I was quite pleased with this book up until Betsy’s sudden transformation into a brutal enforcer of punishment to rule-breakers, even more troublesome when juxtaposed with her own “joyous” flouting of a social “rule” that she herself has repeatedly beaten Donna with. Betsy undergoes no reflection on her past attitudes that indicates any growth of character or explains such hypocrisy, and the scene of her unapologetically abusing Larry is actually shocking, offering nothing to the plot but a puzzling glimpse of cruelty in our heroine.
 
Until this point, however, this is a crackerjack book. We get sparkling characters like the quintessential sassy girlfriend, and Mark is a self-assured hero whose initial dislike of Betsy stems from her own snobbery of the island, not from the author’s wish to make him an ass one minute and devilishly attractive the next.
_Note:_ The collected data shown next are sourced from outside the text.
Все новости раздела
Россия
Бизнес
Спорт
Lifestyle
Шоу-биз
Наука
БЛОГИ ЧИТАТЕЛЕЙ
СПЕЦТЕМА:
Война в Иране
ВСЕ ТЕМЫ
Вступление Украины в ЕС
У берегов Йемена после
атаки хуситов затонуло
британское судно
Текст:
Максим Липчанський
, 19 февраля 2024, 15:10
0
The writing offers a self-awareness that is unusual in a VNRN and a welcome change, and we regularly meet enjoyable passages such as, “The boat moved like an elderly lady after a day’s hard shopping, determined to get home but not seeing the necessity of hurrying too much lest she wreck her dignity.” I will even dare to say that I found Mark and Betsy’s crucial scenes to be exciting, which is an extreme rarity in this genre. So though it has a serious flaw in the end, I can still heartily endorse this book as one of Ms. Gaddis’ best.